Something broke behind his eyes. Not composure.
Not control. Something deeper, something structural, a load-bearing belief that had held up the architecture of his superiority for centuries.
The belief that he was the architect. That everything they were, everything they’d built, was his design.
This broken, flawed being really did think he should have been a god.
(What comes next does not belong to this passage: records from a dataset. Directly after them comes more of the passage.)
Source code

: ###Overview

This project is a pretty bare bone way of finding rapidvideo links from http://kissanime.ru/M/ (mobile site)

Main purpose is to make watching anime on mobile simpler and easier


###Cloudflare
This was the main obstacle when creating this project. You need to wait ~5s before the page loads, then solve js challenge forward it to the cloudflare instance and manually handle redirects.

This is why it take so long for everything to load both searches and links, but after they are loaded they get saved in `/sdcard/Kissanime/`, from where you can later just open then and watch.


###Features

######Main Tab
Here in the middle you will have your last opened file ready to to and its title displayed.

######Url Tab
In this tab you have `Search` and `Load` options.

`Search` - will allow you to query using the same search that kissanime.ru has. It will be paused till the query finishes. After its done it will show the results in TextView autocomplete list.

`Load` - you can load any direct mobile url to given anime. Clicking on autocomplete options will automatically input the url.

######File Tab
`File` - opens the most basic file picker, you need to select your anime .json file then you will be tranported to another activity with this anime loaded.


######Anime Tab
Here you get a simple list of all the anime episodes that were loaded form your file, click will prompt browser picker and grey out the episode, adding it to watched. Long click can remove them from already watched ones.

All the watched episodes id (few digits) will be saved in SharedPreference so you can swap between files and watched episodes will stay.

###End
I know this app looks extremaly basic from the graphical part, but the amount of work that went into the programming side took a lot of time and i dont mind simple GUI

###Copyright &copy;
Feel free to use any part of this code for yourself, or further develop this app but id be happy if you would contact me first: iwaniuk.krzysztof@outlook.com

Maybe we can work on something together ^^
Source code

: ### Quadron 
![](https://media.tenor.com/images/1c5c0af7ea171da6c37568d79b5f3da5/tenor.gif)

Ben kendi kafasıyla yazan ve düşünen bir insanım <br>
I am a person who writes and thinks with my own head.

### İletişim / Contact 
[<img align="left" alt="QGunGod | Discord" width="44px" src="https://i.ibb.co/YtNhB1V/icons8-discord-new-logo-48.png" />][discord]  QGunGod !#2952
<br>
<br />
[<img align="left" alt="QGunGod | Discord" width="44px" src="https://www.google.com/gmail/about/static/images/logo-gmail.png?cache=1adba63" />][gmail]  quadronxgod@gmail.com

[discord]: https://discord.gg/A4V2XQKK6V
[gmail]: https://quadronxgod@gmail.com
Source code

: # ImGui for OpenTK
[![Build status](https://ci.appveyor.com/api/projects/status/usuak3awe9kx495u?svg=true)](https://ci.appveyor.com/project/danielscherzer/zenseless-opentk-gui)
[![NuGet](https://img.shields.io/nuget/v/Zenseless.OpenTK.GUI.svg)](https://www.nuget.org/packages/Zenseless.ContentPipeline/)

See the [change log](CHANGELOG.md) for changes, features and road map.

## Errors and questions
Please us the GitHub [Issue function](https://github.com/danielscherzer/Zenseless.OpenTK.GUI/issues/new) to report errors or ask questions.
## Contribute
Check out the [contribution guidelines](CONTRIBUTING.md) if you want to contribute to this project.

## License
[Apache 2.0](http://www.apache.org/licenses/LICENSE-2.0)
But, unlike Alyssa, he’d never be able to reach anything close to that level.
Because he lacked the one thing that was so fundamentally hers.
He lacked the light, her sheer capacity for good that shone from every cell of her being.
I saw the moment he realised it too. When his face turned into an ugly grimace and his rage took control as a cloak of denial wrapped around him.
Arik’s magic surged. Wild, uncontrolled for the first time since I’d known him. The vortex of stolen energy pulsed outward, and the ground cracked in radiating lines, as his face contorted into something that was neither Holden nor Arik but something older and more broken than both.
I moved.
The ice on my arms sharpened into blades.
Not the clumsy, desperate weapons I’d formed earlier but something refined.
Something that drew from the Winter Court magic that had been crawling under my skin for weeks, begging for release.
The cold that had always lived in me recognised its purpose and finally, finally, I stopped fighting it.
Two strikes. Both found their mark.
The first opened a gash across Arik’s chest that froze at the edges, ice crystallising in the wound, preventing it from closing. The second caught his arm, the blade slicing through the sleeve of his coat and into the flesh beneath.
He staggered.
I pressed forward. A third strike, aimed at his throat. He caught my wrist but the ice burned him and his grip slipped and the blade scored a line across his collarbone that wept blood and frost in equal measure.
Arik looked down at himself. At the wounds that weren’t healing. At the blood freezing on his skin.The evidence written on his own body, that he was not invincible.
That he could lose.
His eyes found mine and for one moment I saw the child underneath. The boy Nymeria had made and found wanting. The first creation, cast out, broken from the start. Hungry for something he couldn’t name and hating himself for the hunger.
Then the moment passed and Arik retreated.
Not a tactical withdrawal. Not a strategic repositioning.
A retreat. Desperate and graceless. He pulled the vortex of stolen magic around him like a cloak and the dark creatures surged to fill the gap, throwing themselves between us.
By the time I’d cut through them he was gone.
Pulled back to the northern edge of the battlefield where his remaining forces clustered like a wounded animal’s last line of defence.
Shaken. Both his psychological weapon and his physical invincibility, cracked.
I stood in the circle of frozen ground, bleeding from a dozen cuts, ribs screaming, the ice on my arms melting now that the adrenaline was fading. My brothers stood behind me. The battle still raged around us.
But something had shifted.
Ryder caught my eye. His storms crackled above us, electric and ready. “For the record,” he said, “that constipated look? Really unattractive.”
Maddox choked on a laugh.
The wolf settled in my chest. Not peaceful. Not calm. But certain. The way only a predator could be certain when it had drawn first blood from something it intended to kill.
I looked north, where Arik had retreated, where the bruised sky was darkening as he pulled more magic from the air.
This wasn’t over. Not close. He was desperate now, and desperate men did stupid things.
But the first crack had been made. And cracks, once started, only spread.